ヨルシカはなんだか、好きの津波が数ヶ月〜1年おきに一気に来る。今それなのと、好きになってから=だから僕は音楽を辞めたの投稿からマジで5年も経つのかあとぼんやり思ったのでこれを記してみた。中1が大学受験生になってしまう年月。はぁ長。鬱。
PS.好きな歌詞の話。
エルマ収録の「声」という楽曲。言葉よりずっと重い人生はマシンガン、という歌詞が多分一番好きだ。綺麗な言葉が続くのに、急にマシンガンという物々しい単語が同じ流れの中に出てきて、ほんのり漂う異物感がなぜか気に入っている。歌詞で、言葉で人の心を撃ち抜くどころか、人生そのものを作品として銃弾に使うイカレ方をsuisさんの歌声が中和しててよい。唯美主義とか芸術至上主義は個人的な思想としては相容れない。

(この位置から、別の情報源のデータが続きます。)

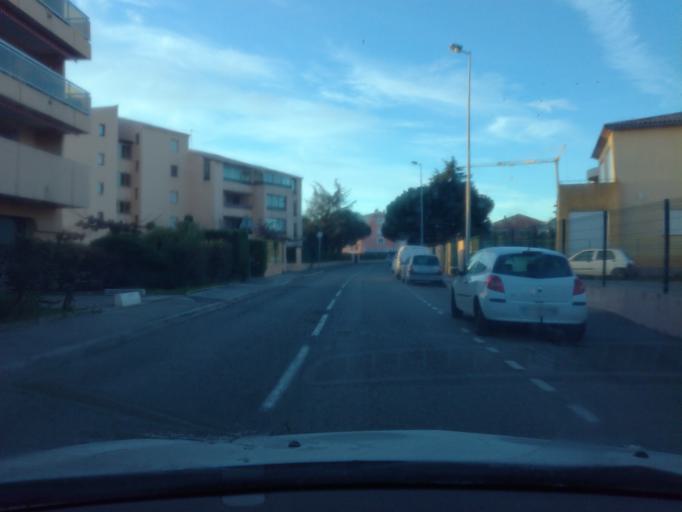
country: FR
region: Provence-Alpes-Cote d'Azur
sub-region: Departement du Var
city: Frejus
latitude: 43.4329
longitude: 6.7458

本当に超盛り上がるところでもなんでもなくて何気ないのに心に残っている歌詞といえば、もう一つは「八月、某、月明かり」の『八月某 月明かり 自転車で飛んで 東伏見の高架橋 小平 富士見通りと商店街』。かつて北多摩に住んでいたので、エイミーがそこに本当にいる/いたようなリアルを感じてぞわっとする。
あと「451」で燃やして連呼の中に消費してが入っているのとか。この『燃やして、消費して』は誰かへの呼びかけなのか自分への呼びかけなのか、はたまた自分の行動の表記なのかとか。「風を食む」の心を値引きするという表現とか。この歌はあと80字とか。キリがない、やめよう。